IRFC — Infrared False Color is created by combining a visible picture and an infrared picture, thus making it possible to observe the different materials and retouches in the false color image.
IRF — Infrared Fluorescence makes the presence of substances like cadmium pigments visible
IRTR — Infrared Transmitted enables one to have a better visual representation of underdrawings and alterations, as well as certain paint layers that appear opaque to normal infrared light.
VISTR — Visible Transmitted allows the appearance of layers of paint and alterations by contrasting what is transparent and what is opaque in visible light.
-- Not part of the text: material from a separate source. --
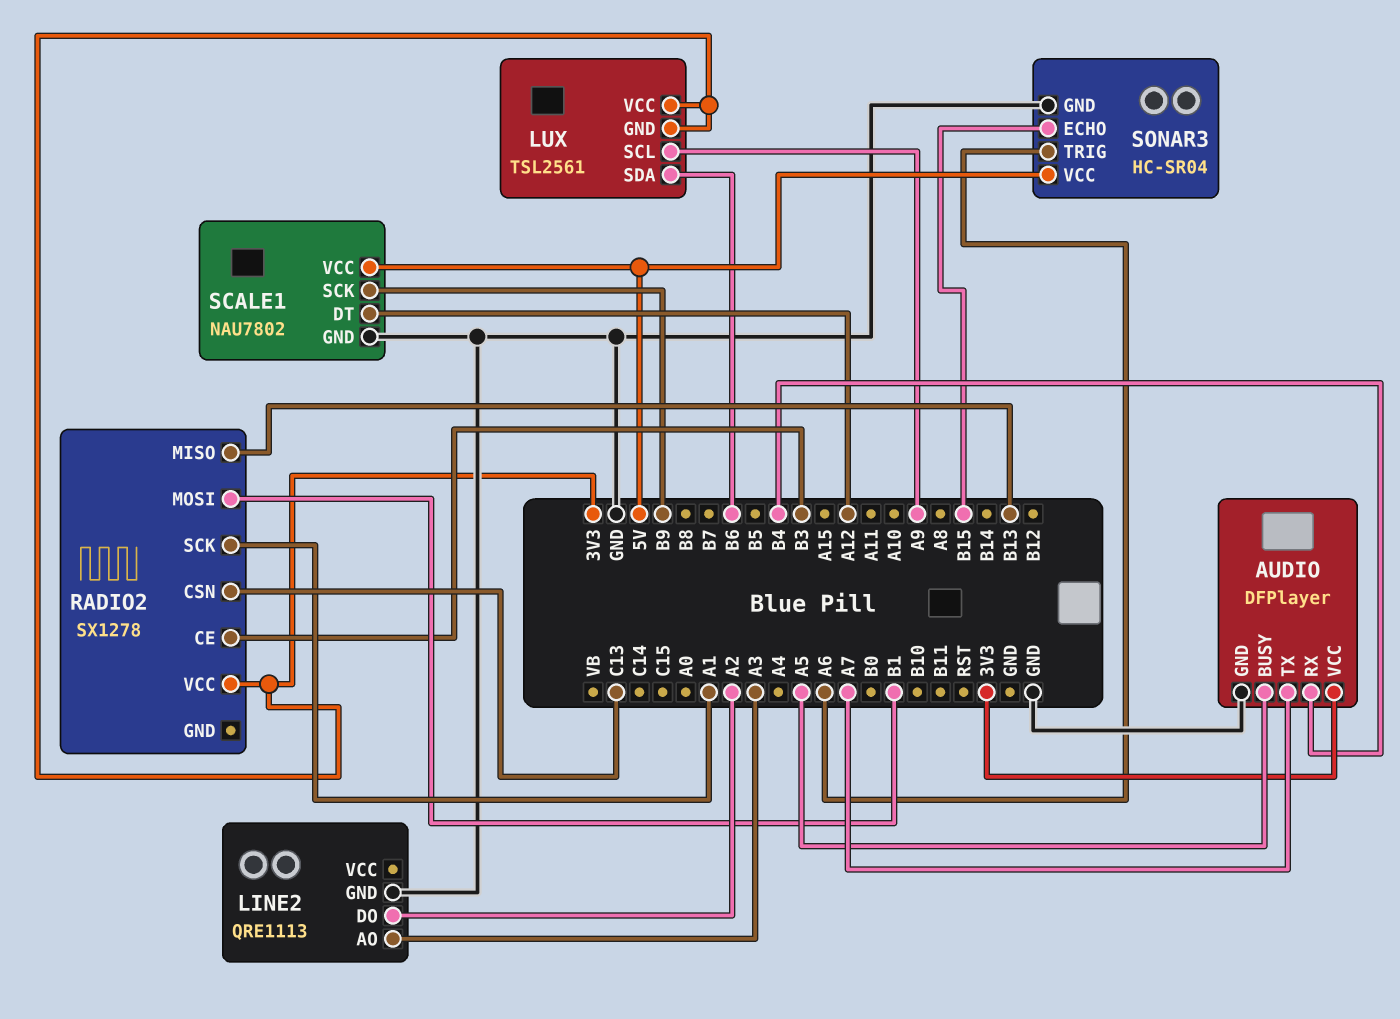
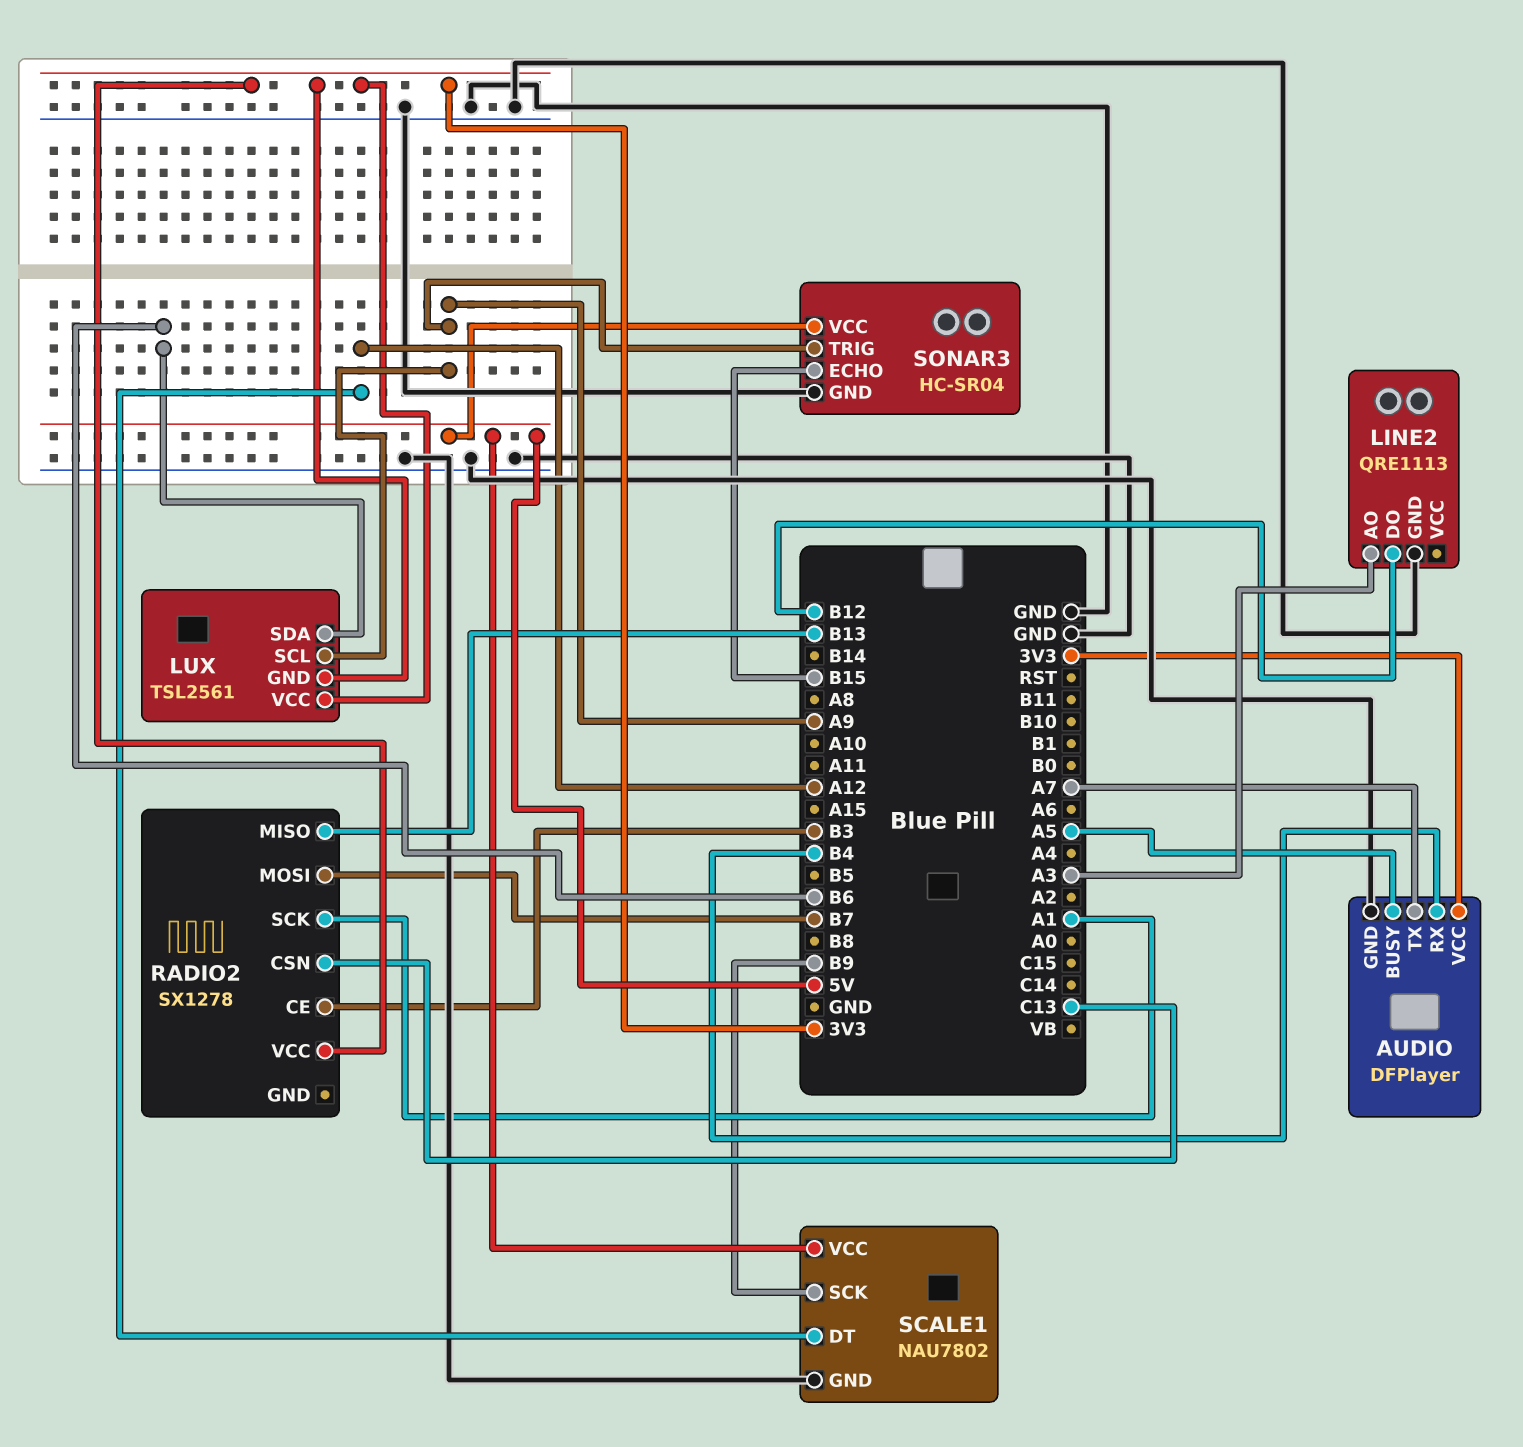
LINE2 pin DO: A2 -> B12
RADIO2 pin MOSI: B1 -> B7
SONAR3 pin TRIG: A6 -> A9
IRR — Infrared Reflectography enables penetration of the paint layers in order to see the underdrawing, but the processing time is much longer than other techniques.
A 4x6m space is required to create a photographic studio for multispectral imaging.
Is it possible to prove that a painting is authentic with a pigment analysis?
Does a pigment analysis date a painting? Does it determine when it was painted?
So what is the purpose of a pigment analysis?
A pigment analysis determines what type of pigments were used. At different times painters used different pigments and we have chronological tables showing when the different pigments first came into use, and for some of them, when they stopped being used. So does it mean then that a pigment analysis will date the painting?
Why not? Because the pigments could have been used much later. For example, you can buy today an entire paint box from around 1900 and therefore you can paint today using the same pigments Claude Monet was using in 1900. A pigment analysis does not date when the pigments were produced or when they were used. It only tells you when this type of pigment first became available. Here is an example. Imagine that a pigment analysis identifies Prussian Blue in a painting.
What does it mean?
It means that it was painted after 1708 because this particular pigment was first produced around 1706 and was not made available until 1708.
What it does NOT mean that is was painted in 1708. It could have been painted at any time between 1708 and now. What the pigment analysis does tell you, is that it was not painted before 1708.
Essentially, a pigment analysis provides cut-off dates and tells you before what date a painting COULD NOT have been painted.